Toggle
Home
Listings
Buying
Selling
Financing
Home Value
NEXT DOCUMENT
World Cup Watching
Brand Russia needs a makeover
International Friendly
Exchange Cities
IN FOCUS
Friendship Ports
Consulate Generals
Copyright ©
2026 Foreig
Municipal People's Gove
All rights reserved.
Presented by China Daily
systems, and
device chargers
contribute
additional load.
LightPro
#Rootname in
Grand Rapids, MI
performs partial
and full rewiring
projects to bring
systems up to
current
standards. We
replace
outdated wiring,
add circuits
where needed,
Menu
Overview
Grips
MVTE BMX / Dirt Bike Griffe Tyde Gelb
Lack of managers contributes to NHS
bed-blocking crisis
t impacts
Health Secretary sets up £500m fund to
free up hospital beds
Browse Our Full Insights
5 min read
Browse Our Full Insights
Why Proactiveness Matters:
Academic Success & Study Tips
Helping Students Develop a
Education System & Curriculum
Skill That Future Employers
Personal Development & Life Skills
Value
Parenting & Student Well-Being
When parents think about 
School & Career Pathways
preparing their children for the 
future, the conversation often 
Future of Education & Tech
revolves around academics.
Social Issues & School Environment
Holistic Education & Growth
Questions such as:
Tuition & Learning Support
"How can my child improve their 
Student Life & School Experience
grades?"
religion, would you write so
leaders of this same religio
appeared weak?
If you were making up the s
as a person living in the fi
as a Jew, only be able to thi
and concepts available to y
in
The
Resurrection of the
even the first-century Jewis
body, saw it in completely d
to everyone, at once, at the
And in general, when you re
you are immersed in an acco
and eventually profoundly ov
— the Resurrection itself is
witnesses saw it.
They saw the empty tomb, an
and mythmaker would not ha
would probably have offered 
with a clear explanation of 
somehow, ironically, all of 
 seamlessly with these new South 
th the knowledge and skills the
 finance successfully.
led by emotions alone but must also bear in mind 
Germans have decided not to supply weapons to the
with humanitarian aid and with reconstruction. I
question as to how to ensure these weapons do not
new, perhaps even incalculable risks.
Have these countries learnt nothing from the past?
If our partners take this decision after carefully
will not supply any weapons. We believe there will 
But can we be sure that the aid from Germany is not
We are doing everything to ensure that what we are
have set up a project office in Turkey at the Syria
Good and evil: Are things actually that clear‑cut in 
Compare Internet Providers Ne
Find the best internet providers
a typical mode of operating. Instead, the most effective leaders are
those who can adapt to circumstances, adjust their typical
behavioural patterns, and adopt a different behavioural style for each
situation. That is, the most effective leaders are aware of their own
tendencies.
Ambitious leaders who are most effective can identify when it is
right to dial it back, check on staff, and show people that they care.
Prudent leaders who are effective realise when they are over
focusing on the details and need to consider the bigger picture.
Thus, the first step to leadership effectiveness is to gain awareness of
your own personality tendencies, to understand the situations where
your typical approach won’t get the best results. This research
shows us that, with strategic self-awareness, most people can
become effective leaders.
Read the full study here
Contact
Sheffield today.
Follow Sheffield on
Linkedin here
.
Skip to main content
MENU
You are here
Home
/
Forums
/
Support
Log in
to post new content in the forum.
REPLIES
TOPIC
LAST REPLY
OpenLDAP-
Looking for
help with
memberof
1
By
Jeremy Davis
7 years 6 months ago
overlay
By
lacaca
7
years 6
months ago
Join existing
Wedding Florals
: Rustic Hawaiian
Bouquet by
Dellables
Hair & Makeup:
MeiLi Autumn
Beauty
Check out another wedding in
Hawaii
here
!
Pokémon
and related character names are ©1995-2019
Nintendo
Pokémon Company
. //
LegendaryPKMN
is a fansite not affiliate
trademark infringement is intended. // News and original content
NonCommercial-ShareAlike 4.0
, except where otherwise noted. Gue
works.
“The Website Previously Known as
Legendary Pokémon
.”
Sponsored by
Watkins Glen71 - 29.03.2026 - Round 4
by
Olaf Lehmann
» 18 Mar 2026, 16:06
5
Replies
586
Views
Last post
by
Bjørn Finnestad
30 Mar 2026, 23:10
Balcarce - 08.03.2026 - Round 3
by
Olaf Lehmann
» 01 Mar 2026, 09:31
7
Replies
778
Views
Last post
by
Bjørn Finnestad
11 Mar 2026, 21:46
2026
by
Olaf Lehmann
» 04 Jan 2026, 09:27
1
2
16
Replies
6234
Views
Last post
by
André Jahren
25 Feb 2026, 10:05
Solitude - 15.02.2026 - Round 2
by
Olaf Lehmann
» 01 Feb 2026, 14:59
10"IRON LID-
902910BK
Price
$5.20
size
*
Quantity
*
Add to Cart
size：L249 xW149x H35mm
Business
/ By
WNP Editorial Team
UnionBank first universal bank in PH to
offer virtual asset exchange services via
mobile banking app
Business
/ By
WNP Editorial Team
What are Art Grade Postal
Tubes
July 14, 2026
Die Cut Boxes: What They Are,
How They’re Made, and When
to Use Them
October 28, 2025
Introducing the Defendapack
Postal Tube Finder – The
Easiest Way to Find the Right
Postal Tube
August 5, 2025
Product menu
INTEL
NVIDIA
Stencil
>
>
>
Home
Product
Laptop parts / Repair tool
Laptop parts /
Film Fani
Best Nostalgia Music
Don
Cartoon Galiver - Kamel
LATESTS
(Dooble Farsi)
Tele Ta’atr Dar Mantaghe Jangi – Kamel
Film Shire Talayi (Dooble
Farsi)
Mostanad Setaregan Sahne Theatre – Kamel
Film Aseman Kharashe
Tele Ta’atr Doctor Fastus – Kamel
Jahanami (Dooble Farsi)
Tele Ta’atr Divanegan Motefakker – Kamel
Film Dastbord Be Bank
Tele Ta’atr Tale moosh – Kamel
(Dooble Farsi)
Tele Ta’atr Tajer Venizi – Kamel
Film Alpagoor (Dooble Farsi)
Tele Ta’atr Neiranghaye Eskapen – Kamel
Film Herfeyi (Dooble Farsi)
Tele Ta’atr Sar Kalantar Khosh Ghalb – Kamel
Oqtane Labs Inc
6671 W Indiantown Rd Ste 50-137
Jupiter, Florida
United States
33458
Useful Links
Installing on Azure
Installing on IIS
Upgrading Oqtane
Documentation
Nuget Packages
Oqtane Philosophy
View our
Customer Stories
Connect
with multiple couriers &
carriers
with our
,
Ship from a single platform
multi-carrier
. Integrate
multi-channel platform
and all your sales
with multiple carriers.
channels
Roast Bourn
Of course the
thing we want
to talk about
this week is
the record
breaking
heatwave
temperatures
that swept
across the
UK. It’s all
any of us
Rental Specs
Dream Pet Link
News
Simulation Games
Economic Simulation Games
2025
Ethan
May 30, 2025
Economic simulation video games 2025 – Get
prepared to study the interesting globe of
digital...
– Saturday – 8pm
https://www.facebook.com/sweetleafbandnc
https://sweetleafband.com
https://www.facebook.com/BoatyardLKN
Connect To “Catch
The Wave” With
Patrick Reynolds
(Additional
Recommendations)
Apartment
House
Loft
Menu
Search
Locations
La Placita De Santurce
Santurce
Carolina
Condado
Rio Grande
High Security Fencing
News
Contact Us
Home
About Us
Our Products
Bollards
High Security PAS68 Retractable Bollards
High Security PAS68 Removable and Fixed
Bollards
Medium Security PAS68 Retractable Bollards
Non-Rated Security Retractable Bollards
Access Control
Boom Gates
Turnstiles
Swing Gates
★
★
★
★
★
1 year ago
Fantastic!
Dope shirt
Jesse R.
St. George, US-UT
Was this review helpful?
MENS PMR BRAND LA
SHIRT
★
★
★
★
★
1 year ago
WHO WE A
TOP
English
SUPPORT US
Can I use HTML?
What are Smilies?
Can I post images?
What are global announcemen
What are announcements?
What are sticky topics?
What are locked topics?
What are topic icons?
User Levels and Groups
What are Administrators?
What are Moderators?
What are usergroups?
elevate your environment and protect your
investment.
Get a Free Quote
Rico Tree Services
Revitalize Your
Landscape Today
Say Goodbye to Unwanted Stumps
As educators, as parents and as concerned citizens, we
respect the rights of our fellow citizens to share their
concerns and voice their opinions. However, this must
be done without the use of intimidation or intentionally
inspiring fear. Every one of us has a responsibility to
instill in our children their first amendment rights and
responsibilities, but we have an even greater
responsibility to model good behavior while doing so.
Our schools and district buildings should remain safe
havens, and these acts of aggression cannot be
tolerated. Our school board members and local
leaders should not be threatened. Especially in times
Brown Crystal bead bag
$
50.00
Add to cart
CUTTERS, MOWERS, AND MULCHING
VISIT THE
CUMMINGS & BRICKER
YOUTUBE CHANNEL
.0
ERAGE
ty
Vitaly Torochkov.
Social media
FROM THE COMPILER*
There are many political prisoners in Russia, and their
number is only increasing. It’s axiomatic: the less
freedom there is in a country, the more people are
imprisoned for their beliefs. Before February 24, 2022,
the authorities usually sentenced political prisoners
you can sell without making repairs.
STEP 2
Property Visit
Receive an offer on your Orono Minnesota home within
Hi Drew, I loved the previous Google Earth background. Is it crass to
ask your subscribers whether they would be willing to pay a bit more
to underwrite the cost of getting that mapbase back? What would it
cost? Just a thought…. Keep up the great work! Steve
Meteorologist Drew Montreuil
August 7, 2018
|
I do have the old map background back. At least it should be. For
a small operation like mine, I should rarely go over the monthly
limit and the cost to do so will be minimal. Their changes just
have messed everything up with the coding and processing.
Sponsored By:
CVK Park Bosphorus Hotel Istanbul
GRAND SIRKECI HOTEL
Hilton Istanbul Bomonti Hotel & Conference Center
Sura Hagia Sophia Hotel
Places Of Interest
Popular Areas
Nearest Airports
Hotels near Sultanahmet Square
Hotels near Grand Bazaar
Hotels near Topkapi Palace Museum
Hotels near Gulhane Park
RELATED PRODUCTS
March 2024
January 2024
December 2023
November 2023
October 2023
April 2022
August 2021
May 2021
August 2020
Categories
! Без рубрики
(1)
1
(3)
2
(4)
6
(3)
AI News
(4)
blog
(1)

__ACTIVITY__
Copy out the data word for word, starting at its first line and ending at the line that contains "MVTE BMX / Dirt Bike Griffe Tyde Gelb". Include both of those lines.

__TASK SOLUTION__
Toggle
Home
Listings
Buying
Selling
Financing
Home Value
NEXT DOCUMENT
World Cup Watching
Brand Russia needs a makeover
International Friendly
Exchange Cities
IN FOCUS
Friendship Ports
Consulate Generals
Copyright ©
2026 Foreig
Municipal People's Gove
All rights reserved.
Presented by China Daily
systems, and
device chargers
contribute
additional load.
LightPro
#Rootname in
Grand Rapids, MI
performs partial
and full rewiring
projects to bring
systems up to
current
standards. We
replace
outdated wiring,
add circuits
where needed,
Menu
Overview
Grips
MVTE BMX / Dirt Bike Griffe Tyde Gelb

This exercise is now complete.